Clearly, they are the favorites in Omaha after going undefeated at nationals last season.
But 41-year-old Heath McCormick skips a team slotted one spot behind Shuster in the world rankings (18th, 19th).
Brady Clark, a 40-year-old eyeing his first Olympic berth at his fourth trials, skips a team that swept Shuster and Co. in all three meetings at the 2016 U.S. Championships.
The most interesting team is led by Todd Birr, the oldest athlete in Omaha at 49 years old and potentially the oldest U.S. Winter Olympic competitor in 70 years.
Birr, the head ice maker at Four Seasons Curling Club in Blaine, Minn., competed in the first U.S. Olympic curling trials in 1998 and skipped the 2007 national champion team that earned bronze at worlds.
That was the most recent U.S. medal at an Olympics or worlds until Shuster’s bronze in 2016.
Though Birr reached the 2017 U.S. Championships finals, he has the lowest world rank in the men’s field — 51st, more than 20 spots behind everyone else.
Just three teams in the women’s field.

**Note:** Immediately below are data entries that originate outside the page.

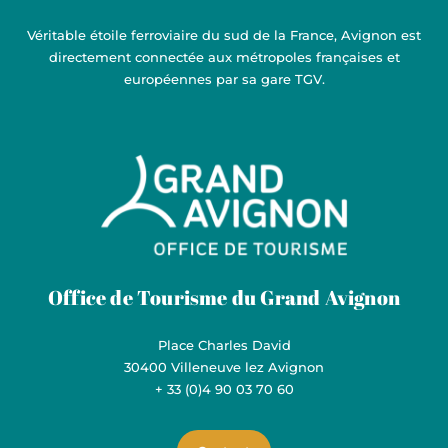
Véritable étoile ferroviaire du sud de la France, Avignon est
directement connectée aux métropoles françaises et
européennes par sa gare TGV.
Grand Avignon Tourisme
Office de Tourisme du Grand Avignon
Place Charles David
30400 Villeneuve lez Avignon
+ 33 (0)4 90 03 70 60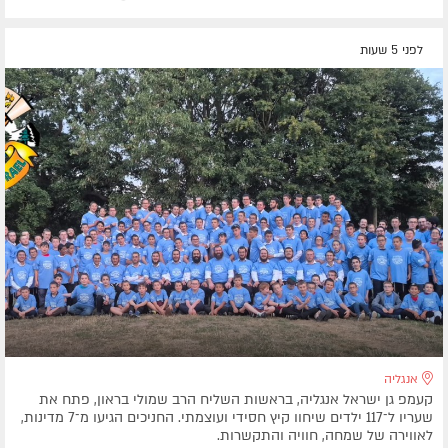
לפני 5 שעות
אנגליה
קעמפ גן ישראל אנגליה, בראשות השליח הרב שמולי בראון, פתח את
שעריו ל־117 ילדים שיחוו קיץ חסידי ועוצמתי. החניכים הגיעו מ־7 מדינות,
לאווירה של שמחה, חוויה והתקשרות.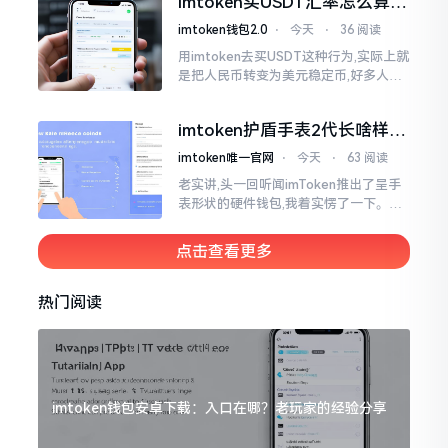
imtoken买USDT汇率怎么算？
热锅上的蚂蚁,慌乱无措。
几点买最划算
imtoken钱包2.0
⋅
今天
⋅
36 阅读
用imtoken去买USDT这种行为,实际上就
是把人民币转变为美元稳定币,好多人在
首次进行购买时都陷入了困惑状态,界面
之中有着大量的数字,汇率呈现出忽高忽
imtoken护盾手表2代长啥样？
低的状况
真实上手体验分享
imtoken唯一官网
⋅
今天
⋅
63 阅读
老实讲,头一回听闻imToken推出了呈手
表形状的硬件钱包,我着实愣了一下。在c
rypto圈子里,玩硬件钱包的人数量不少,
然而做成手表样式的着实不多见。
点击查看更多
热门阅读
imtoken钱包安卓下载：入口在哪？老玩家的经验分享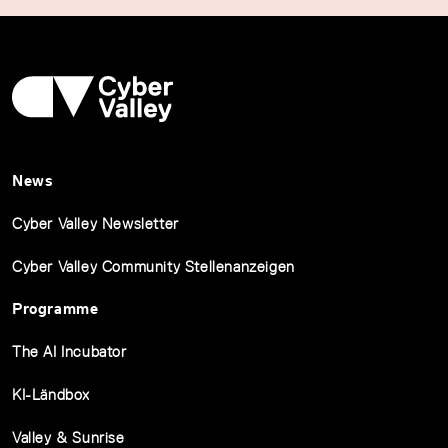
News
Cyber Valley Newsletter
Cyber Valley Community Stellenanzeigen
Programme
The AI Incubator
KI-Ländbox
Valley & Sunrise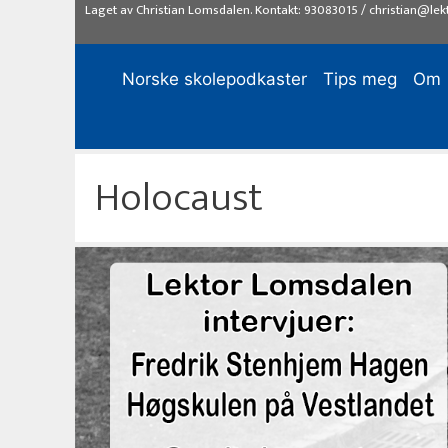
Hopp
Laget av
Christian Lomsdalen
. Kontakt:
93083015
/
christian@lek
til
innhold
Norske skolepodkaster
Tips meg
Om
Holocaust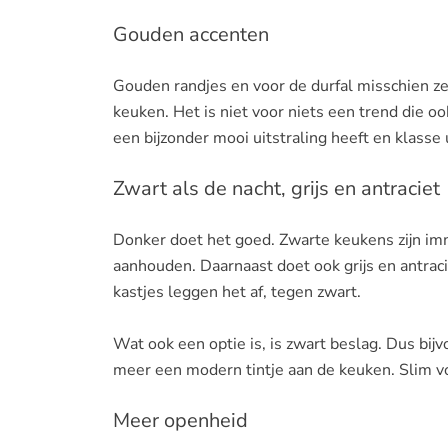
Gouden accenten
Gouden randjes en voor de durfal misschien zel
keuken. Het is niet voor niets een trend die oo
een bijzonder mooi uitstraling heeft en klasse u
Zwart als de nacht, grijs en antraciet
Donker doet het goed. Zwarte keukens zijn imm
aanhouden. Daarnaast doet ook grijs en antraci
kastjes leggen het af, tegen zwart.
Wat ook een optie is, is zwart beslag. Dus bi
meer een modern tintje aan de keuken. Slim vo
Meer openheid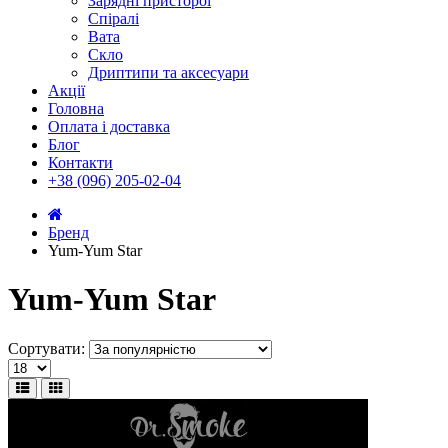
Зарядні присторої
Спіралі
Вата
Скло
Дриптипи та аксесуари
Акції
Головна
Оплата і доставка
Блог
Контакти
+38 (096) 205-02-04
Бренд
Yum-Yum Star
Yum-Yum Star
Сортувати: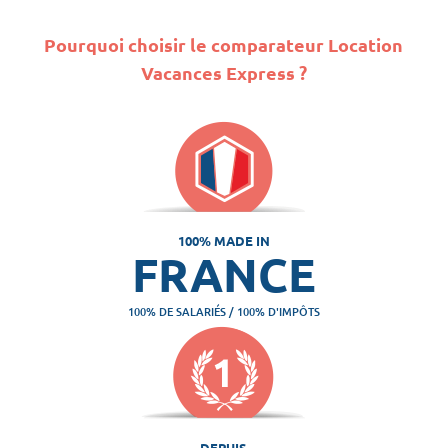
Pourquoi choisir le comparateur Location
Vacances Express ?
100% MADE IN
FRANCE
100% DE SALARIÉS / 100% D'IMPÔTS
DEPUIS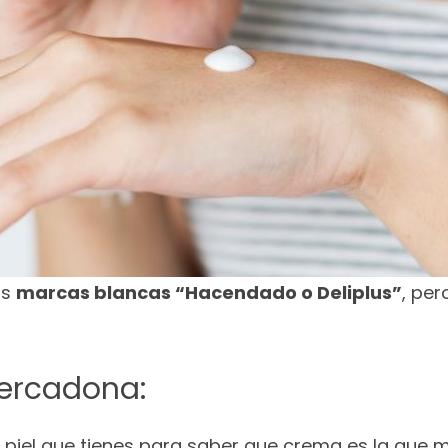
as
marcas blancas “Hacendado o Deliplus”
, per
Mercadona:
piel que tienes para saber que crema es la que m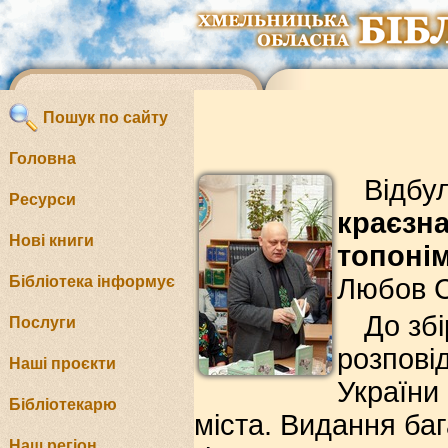
Пошук по сайту
Головна
Відбу
Ресурси
краєзн
Нові книги
топонім
Бібліотека інформує
Любов 
До збі
Послуги
розпові
Наші проєкти
України 
Бібліотекарю
міста. Видання ба
Наш регіон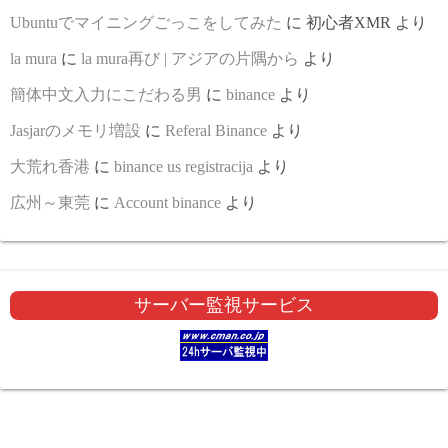
Ubuntuでマイニングごっこをしてみた
に
初心者XMR
より
la mura
に
la mura再び | アジアの片隅から
より
簡体中文入力にこだわる男
に
binance
より
Jasjarのメモリ増設
に
Referal Binance
より
大荒れ香港
に
binance us registracija
より
広州～東莞
に
Account binance
より
サーバー監視サービス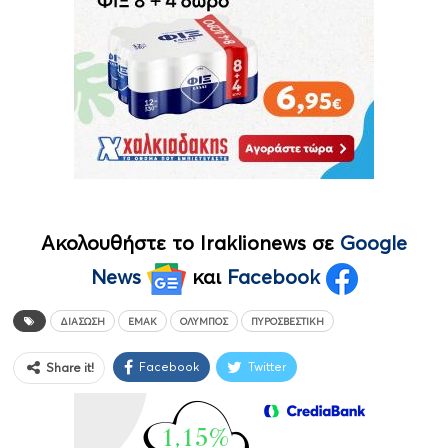
Ακολουθήστε το Iraklionews σε
Google
News
και
Facebook
ΔΙΆΣΩΣΗ
ΕΜΑΚ
ΌΛΥΜΠΟΣ
ΠΥΡΟΣΒΕΣΤΙΚΉ
Facebook
Twitter
Share it!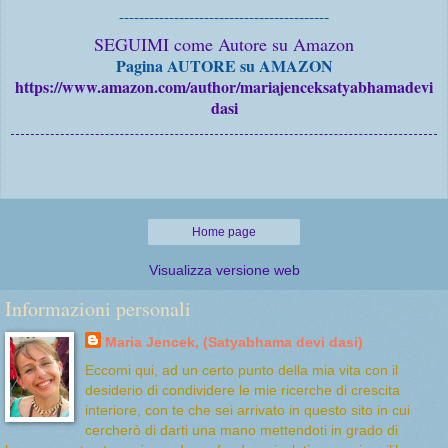
------------------------------------------
SEGUIMI come Autore su Amazon
Pagina AUTORE su AMAZON
https://www.amazon.com/author/mariajenceksatyabhamadevi
dasi
Home page
Visualizza versione web
Informazioni personali
Maria Jencek, (Satyabhama devi dasi)
Eccomi qui, ad un certo punto della mia vita con il
desiderio di condividere le mie ricerche di crescita
interiore, con te che sei arrivato in questo sito in cui
cercherò di darti una mano mettendoti in grado di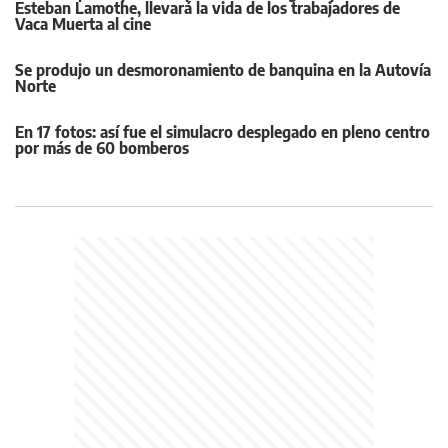
Esteban Lamothe, llevará la vida de los trabajadores de
Vaca Muerta al cine
Se produjo un desmoronamiento de banquina en la Autovía
Norte
En 17 fotos: así fue el simulacro desplegado en pleno centro
por más de 60 bomberos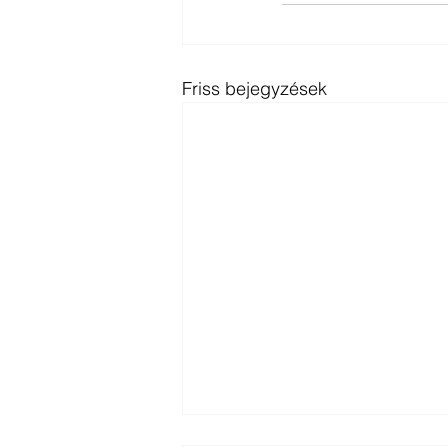
Friss bejegyzések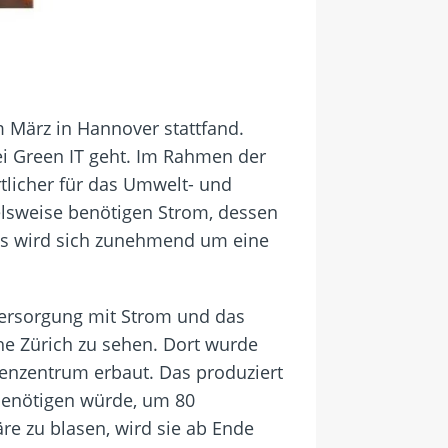
 März in Hannover stattfand.
ei Green IT geht. Im Rahmen der
tlicher für das Umwelt- und
elsweise benötigen Strom, dessen
ns wird sich zunehmend um eine
 Versorgung mit Strom und das
e Zürich zu sehen. Dort wurde
henzentrum erbaut. Das produziert
benötigen würde, um 80
re zu blasen, wird sie ab Ende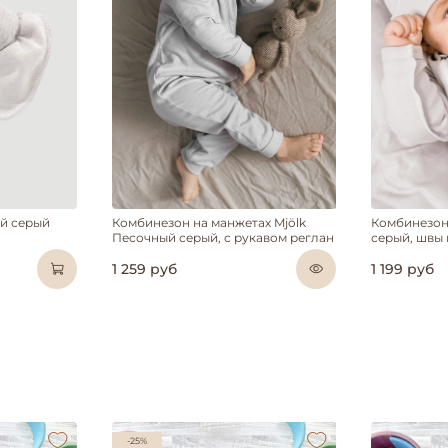
ый серый
Комбинезон на манжетах Mjölk
Комбинезон
Песочный серый, с рукавом реглан
серый, швы
1 259 руб
1 199 руб
-25%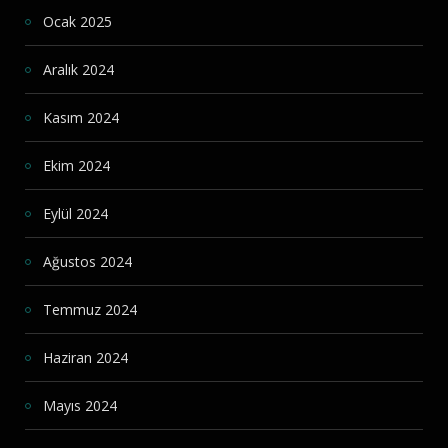
Ocak 2025
Aralık 2024
Kasım 2024
Ekim 2024
Eylül 2024
Ağustos 2024
Temmuz 2024
Haziran 2024
Mayıs 2024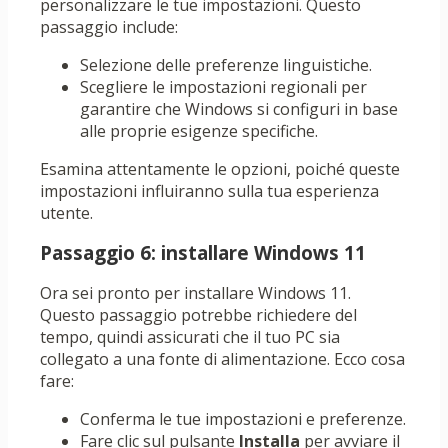
personalizzare le tue impostazioni. Questo
passaggio include:
Selezione delle preferenze linguistiche.
Scegliere le impostazioni regionali per
garantire che Windows si configuri in base
alle proprie esigenze specifiche.
Esamina attentamente le opzioni, poiché queste
impostazioni influiranno sulla tua esperienza
utente.
Passaggio 6: installare Windows 11
Ora sei pronto per installare Windows 11.
Questo passaggio potrebbe richiedere del
tempo, quindi assicurati che il tuo PC sia
collegato a una fonte di alimentazione. Ecco cosa
fare:
Conferma le tue impostazioni e preferenze.
Fare clic sul pulsante
Installa
per avviare il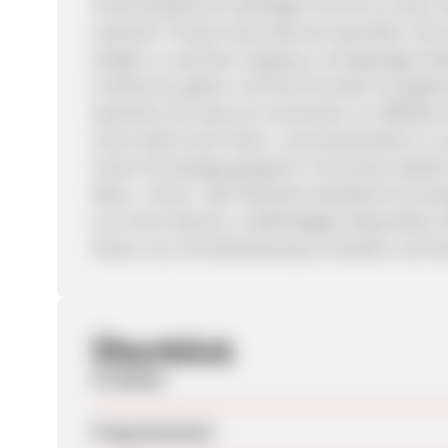
Onlinereisebüros). Beteiligen Sie sich an einer
rasantem Tempo international expandiert. Wir
Vorjahr zu wachsen Zugang zu einzigartigen We
Funktionen geben und Ihren Kunden ermöglichen
beachten Sie, dass wir momentan nur Affiliate
schon bald unser Hotel- und Autoprodukt zu u
meine Homepage geeignet? momondo arbeitet m
Reise-, Ferien- oder Reiseziel-spezifische Hom
nun einen kleinen, unabhängigen Blog haben 
freuen uns, Ihre Bewerbung zu erhalten und Sie
Überblick
Produkte
Programmstart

All 12 women are from Minnesota or Wisconsin. All are 30 years and younger.
A stark contrast from the 2014 Olympic team that had women ages 40, 41 and 45 (and finished last, just as the 2010 team).
There is reason to believe the team that emerges next week will outperform the last three U.S. Olympic teams that combined to go 5-22 at the Games.
Nina Roth, a 29-year-old nurse, skips a team that finished fifth at last season’s world championships.
Jamie Sinclair, a 25-year-old born in Anchorage and raised in Ontario, leads a foursome that beat Roth at last season’s nationals. Roth was better over the course of the season, so Sinclair didn’t go to worlds.
Then there is Cory Christensen‘s team, the bulk of which won the 2016 World junior silver medal. All ages 22 and 23. They would be the youngest U.S. Olympic curling team ever. But they are also ranked No. 31 in the world, while Roth and Sinclair are 12th and 15th.